▶ _Work instruction_
Beneath this task are records; print exactly the stretch of them from the line with "- **Lesson**: Creating" through the line with "- **Approach**: Breaking", both ends included.

▶ _Input data_

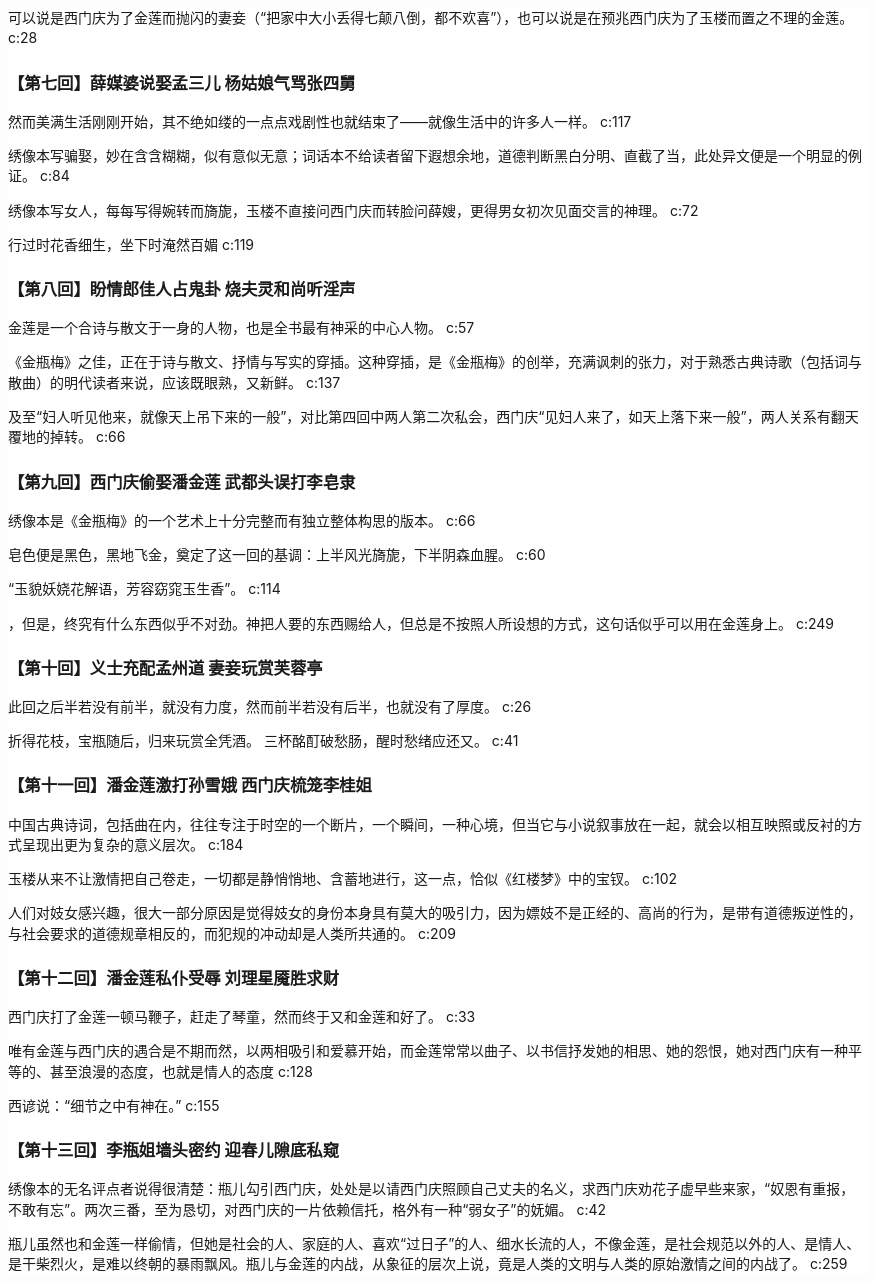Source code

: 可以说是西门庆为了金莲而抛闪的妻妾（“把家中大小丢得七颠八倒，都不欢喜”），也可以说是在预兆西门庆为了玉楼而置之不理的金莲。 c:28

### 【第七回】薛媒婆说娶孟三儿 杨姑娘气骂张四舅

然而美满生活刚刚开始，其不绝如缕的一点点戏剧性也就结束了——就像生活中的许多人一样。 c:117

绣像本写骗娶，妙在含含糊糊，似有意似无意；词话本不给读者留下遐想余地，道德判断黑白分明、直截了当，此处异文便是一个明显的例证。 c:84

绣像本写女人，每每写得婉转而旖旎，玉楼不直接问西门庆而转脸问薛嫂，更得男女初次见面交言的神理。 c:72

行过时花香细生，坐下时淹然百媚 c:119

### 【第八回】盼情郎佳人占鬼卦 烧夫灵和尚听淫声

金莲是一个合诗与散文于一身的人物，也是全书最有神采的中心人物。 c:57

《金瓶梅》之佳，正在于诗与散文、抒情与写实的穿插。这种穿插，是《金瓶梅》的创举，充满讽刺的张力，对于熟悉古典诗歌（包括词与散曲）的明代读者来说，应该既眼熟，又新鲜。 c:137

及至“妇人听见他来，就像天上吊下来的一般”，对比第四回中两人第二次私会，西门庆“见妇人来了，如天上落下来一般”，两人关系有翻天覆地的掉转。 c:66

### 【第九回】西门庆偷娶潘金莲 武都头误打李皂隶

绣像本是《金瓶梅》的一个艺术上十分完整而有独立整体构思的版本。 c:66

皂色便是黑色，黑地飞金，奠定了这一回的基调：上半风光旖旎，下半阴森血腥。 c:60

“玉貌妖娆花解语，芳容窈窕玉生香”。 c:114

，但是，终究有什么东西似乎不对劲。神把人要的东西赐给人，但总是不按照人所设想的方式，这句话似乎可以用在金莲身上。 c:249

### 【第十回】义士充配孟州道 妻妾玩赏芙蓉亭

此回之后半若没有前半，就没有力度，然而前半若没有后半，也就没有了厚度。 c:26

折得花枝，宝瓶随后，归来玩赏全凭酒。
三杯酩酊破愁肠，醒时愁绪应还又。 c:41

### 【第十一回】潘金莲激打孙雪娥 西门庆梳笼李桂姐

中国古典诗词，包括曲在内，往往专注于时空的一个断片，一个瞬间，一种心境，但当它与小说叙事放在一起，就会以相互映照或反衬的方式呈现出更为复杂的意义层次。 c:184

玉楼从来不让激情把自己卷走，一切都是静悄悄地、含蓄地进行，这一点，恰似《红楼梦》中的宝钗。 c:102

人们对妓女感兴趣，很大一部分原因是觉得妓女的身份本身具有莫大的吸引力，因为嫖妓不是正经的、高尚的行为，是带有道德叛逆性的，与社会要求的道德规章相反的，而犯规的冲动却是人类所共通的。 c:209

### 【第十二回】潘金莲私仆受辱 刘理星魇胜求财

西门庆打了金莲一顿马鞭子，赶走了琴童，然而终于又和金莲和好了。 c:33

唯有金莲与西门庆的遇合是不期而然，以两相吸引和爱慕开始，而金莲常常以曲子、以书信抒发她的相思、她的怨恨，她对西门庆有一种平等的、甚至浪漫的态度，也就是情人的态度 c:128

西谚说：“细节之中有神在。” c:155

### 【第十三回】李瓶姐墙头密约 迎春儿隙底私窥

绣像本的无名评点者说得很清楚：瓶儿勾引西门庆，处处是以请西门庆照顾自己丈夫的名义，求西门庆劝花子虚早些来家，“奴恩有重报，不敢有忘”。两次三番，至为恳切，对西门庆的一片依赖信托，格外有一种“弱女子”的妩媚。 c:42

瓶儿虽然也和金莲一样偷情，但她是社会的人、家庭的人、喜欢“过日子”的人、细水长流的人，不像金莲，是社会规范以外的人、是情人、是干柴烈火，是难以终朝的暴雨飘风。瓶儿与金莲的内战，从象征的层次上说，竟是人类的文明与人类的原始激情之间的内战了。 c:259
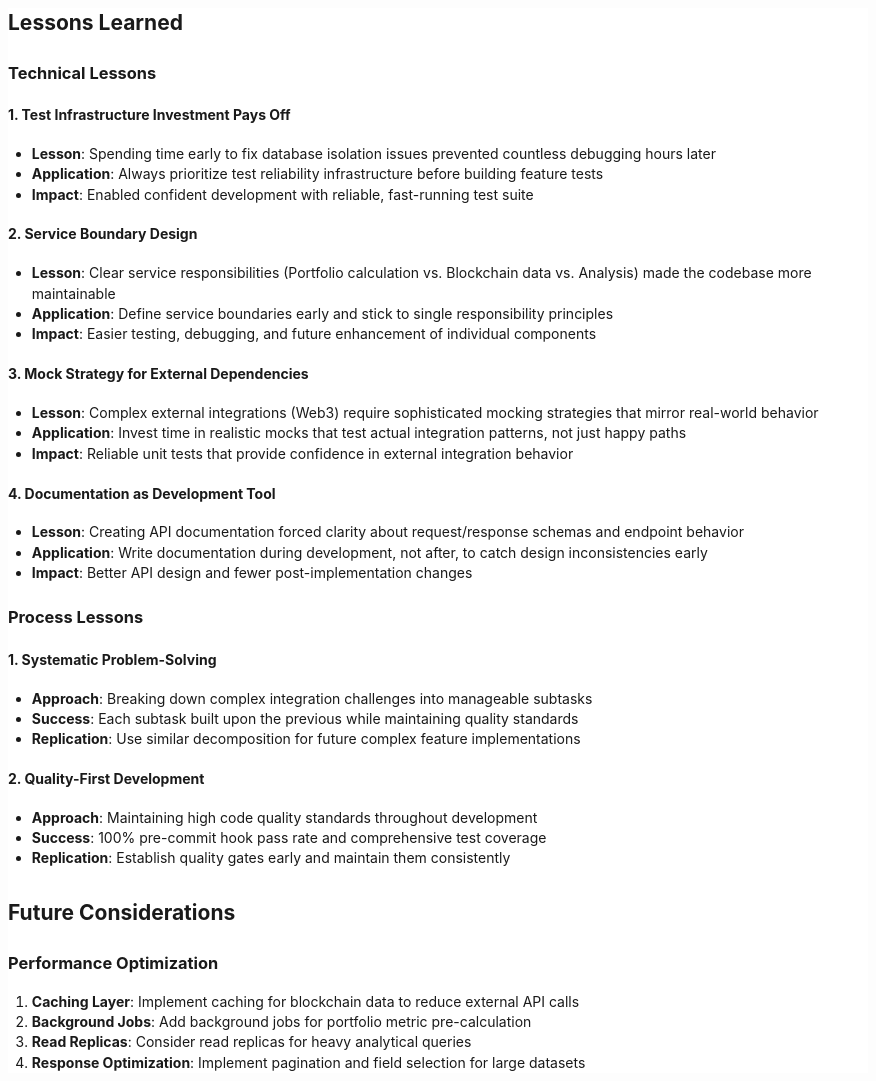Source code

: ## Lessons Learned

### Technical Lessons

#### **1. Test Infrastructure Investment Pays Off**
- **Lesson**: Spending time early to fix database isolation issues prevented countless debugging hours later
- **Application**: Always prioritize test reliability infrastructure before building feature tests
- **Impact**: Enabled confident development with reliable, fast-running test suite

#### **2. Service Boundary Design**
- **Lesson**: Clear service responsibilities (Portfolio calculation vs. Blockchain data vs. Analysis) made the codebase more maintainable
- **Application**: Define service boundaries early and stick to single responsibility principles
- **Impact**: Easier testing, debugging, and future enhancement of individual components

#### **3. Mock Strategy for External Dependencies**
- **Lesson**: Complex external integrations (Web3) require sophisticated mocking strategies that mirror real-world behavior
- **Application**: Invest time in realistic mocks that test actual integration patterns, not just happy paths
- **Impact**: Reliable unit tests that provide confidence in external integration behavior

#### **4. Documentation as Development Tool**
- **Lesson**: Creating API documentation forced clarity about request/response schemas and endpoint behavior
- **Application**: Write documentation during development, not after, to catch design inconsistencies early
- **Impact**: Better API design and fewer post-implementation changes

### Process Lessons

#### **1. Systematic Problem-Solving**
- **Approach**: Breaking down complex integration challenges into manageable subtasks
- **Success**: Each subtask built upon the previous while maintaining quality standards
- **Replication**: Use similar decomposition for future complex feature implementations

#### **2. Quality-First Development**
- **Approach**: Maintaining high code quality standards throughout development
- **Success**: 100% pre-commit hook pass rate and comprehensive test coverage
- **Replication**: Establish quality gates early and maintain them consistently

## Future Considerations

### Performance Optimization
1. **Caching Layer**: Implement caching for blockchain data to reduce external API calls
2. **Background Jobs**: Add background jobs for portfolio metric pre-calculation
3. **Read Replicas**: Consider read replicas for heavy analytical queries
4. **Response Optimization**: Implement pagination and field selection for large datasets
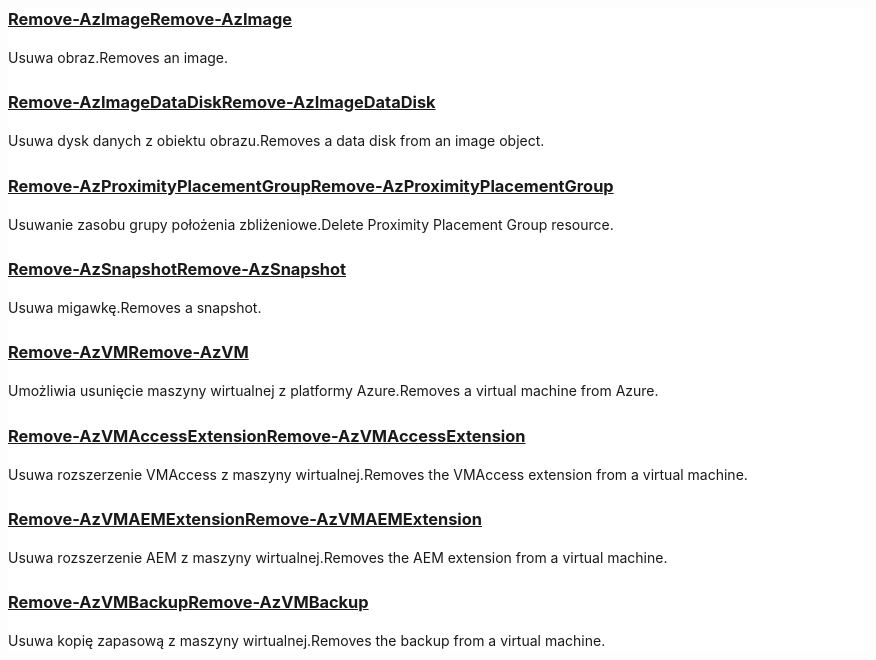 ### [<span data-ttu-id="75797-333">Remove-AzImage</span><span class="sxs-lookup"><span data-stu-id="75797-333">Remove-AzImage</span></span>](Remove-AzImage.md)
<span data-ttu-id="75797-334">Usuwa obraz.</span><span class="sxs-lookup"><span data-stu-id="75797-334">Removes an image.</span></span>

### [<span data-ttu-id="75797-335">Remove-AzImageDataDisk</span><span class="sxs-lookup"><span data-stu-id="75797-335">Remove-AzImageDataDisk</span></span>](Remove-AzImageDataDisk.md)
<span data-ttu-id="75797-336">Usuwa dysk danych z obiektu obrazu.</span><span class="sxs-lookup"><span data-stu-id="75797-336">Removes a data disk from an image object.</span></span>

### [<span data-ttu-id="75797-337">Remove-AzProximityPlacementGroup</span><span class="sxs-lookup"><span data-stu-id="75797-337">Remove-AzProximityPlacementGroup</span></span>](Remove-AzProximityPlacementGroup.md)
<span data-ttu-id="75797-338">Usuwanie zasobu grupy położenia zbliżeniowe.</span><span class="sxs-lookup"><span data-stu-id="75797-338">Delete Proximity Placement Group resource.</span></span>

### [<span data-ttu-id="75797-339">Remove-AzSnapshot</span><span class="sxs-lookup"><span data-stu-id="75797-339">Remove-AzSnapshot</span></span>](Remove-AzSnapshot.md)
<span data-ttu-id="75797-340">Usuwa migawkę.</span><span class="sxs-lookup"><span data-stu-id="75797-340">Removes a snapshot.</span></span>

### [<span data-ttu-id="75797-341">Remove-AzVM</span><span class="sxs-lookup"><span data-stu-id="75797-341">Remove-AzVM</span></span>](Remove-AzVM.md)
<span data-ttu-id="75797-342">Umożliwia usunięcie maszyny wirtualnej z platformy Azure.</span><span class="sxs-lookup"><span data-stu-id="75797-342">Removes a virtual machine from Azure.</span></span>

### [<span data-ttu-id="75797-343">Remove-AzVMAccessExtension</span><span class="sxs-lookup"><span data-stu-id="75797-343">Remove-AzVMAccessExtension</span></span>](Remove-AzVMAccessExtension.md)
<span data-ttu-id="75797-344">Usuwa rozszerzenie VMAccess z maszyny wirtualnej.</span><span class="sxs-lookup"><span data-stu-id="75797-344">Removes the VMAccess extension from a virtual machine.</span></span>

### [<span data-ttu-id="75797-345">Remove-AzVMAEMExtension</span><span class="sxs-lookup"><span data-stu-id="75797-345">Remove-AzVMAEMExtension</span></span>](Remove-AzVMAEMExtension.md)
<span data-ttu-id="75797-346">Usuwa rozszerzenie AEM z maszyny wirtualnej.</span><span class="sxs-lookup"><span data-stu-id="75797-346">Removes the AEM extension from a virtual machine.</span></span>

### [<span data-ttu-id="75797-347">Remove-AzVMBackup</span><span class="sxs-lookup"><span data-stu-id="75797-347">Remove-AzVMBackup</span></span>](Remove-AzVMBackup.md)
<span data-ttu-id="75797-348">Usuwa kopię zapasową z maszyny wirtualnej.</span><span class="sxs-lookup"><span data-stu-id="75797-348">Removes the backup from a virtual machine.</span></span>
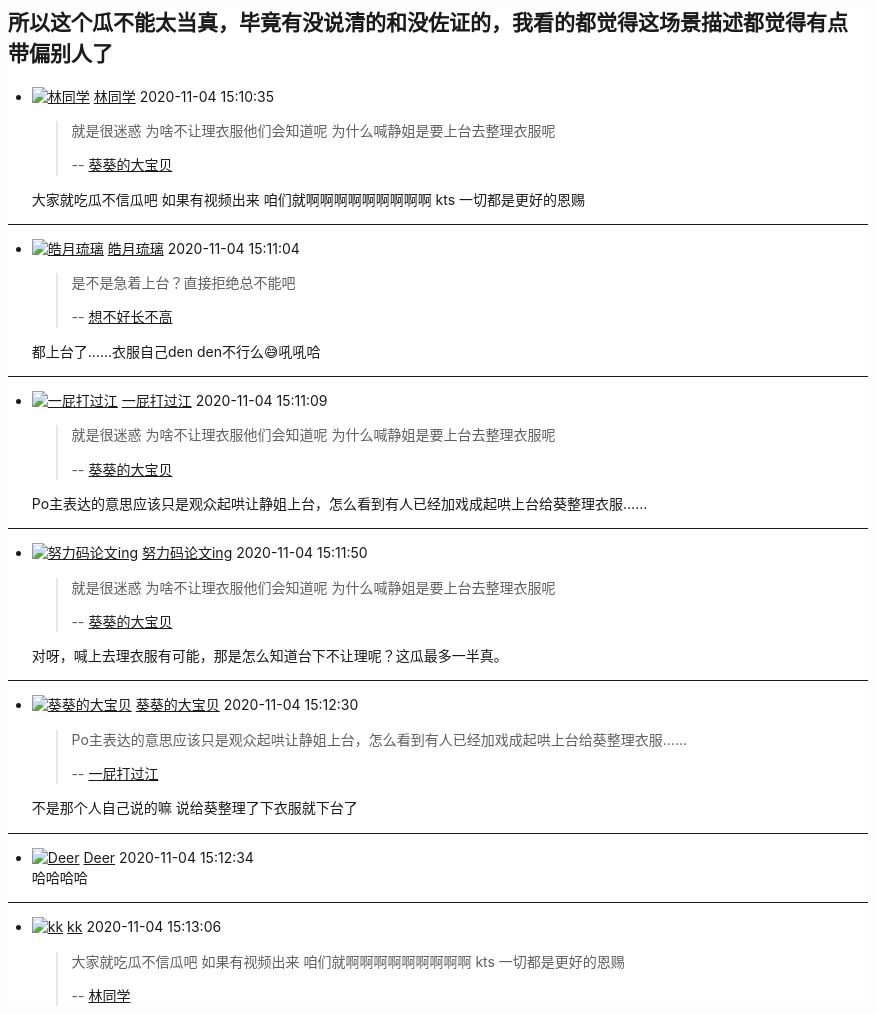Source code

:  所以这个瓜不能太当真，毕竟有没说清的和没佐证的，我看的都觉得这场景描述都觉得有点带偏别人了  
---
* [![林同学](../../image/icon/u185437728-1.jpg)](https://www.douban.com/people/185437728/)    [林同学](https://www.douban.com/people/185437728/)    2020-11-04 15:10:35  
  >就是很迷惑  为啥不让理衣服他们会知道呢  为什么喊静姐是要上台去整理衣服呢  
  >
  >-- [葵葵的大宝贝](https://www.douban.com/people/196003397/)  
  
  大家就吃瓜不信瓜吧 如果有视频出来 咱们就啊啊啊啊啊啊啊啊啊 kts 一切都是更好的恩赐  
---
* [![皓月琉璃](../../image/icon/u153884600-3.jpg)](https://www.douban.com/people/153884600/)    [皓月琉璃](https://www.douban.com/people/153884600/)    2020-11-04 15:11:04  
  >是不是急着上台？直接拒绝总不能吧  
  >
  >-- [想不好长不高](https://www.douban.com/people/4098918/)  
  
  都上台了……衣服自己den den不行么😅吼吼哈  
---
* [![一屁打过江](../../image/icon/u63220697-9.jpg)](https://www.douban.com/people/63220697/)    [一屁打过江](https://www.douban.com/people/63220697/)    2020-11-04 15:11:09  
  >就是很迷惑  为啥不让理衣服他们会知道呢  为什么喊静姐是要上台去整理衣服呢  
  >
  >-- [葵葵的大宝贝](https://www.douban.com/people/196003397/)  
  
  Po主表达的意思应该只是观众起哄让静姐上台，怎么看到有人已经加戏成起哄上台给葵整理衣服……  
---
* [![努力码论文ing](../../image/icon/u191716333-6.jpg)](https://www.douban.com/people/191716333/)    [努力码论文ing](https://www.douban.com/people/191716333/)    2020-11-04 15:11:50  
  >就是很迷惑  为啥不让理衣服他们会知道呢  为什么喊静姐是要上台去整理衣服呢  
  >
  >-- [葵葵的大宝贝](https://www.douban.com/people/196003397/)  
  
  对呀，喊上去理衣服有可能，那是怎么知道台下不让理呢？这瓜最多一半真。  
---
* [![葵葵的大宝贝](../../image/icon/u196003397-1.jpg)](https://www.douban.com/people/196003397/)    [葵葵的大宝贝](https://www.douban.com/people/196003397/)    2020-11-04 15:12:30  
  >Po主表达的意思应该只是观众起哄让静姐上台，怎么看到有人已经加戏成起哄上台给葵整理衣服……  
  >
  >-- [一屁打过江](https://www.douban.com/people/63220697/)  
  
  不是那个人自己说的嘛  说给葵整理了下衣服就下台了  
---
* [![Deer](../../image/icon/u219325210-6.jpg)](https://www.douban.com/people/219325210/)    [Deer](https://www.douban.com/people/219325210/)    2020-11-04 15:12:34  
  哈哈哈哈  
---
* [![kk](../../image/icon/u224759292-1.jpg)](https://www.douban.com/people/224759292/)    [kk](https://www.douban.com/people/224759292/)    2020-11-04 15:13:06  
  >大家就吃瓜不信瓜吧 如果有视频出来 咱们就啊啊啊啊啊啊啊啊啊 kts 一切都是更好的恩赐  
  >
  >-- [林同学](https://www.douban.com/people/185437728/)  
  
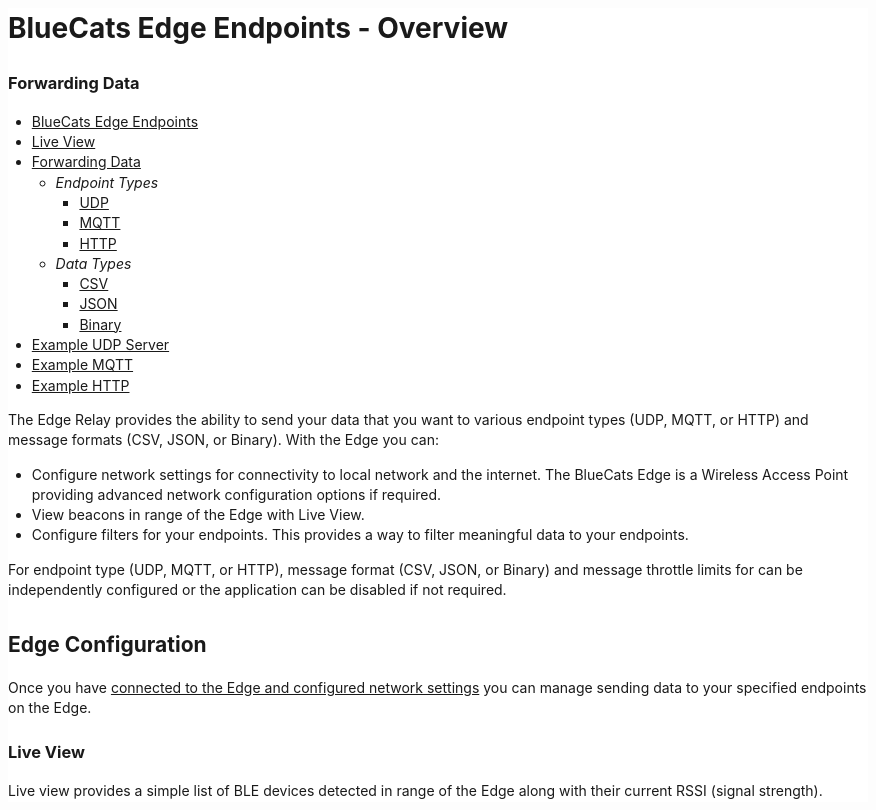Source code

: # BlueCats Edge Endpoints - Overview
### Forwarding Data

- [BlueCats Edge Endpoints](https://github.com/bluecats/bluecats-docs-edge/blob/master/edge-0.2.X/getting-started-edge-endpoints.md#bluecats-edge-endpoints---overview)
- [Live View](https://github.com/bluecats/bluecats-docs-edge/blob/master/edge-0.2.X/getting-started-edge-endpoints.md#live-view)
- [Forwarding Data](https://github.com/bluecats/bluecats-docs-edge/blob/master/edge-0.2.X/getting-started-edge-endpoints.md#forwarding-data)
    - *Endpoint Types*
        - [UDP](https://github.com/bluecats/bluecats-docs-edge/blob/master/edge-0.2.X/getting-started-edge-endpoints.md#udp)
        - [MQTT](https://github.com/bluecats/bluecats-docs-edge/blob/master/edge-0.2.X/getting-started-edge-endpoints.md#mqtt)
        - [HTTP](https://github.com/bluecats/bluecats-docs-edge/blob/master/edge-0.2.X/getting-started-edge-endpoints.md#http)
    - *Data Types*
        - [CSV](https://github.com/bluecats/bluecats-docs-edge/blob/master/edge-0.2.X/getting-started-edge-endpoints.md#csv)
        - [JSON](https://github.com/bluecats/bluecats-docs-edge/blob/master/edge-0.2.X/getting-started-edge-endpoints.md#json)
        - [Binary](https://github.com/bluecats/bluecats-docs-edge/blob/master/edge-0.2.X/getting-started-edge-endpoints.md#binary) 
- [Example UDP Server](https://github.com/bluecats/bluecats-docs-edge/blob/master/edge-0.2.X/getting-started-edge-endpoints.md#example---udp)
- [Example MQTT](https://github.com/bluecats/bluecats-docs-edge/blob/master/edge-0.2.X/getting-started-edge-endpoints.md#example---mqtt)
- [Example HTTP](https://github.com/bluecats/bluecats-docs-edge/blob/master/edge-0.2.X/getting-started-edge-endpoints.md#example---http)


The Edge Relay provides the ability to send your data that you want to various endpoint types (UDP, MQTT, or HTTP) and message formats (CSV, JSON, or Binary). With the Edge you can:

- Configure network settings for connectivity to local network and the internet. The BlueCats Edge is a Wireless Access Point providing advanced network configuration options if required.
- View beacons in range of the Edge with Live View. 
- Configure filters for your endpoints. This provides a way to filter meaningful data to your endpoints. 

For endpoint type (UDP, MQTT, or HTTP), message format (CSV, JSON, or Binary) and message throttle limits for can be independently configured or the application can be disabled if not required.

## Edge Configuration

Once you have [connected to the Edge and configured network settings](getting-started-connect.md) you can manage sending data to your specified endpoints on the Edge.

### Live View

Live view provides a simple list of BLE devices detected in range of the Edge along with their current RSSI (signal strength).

▶ _Your response_
- **Lesson**: Creating API documentation forced clarity about request/response schemas and endpoint behavior
- **Application**: Write documentation during development, not after, to catch design inconsistencies early
- **Impact**: Better API design and fewer post-implementation changes

### Process Lessons

#### **1. Systematic Problem-Solving**
- **Approach**: Breaking down complex integration challenges into manageable subtasks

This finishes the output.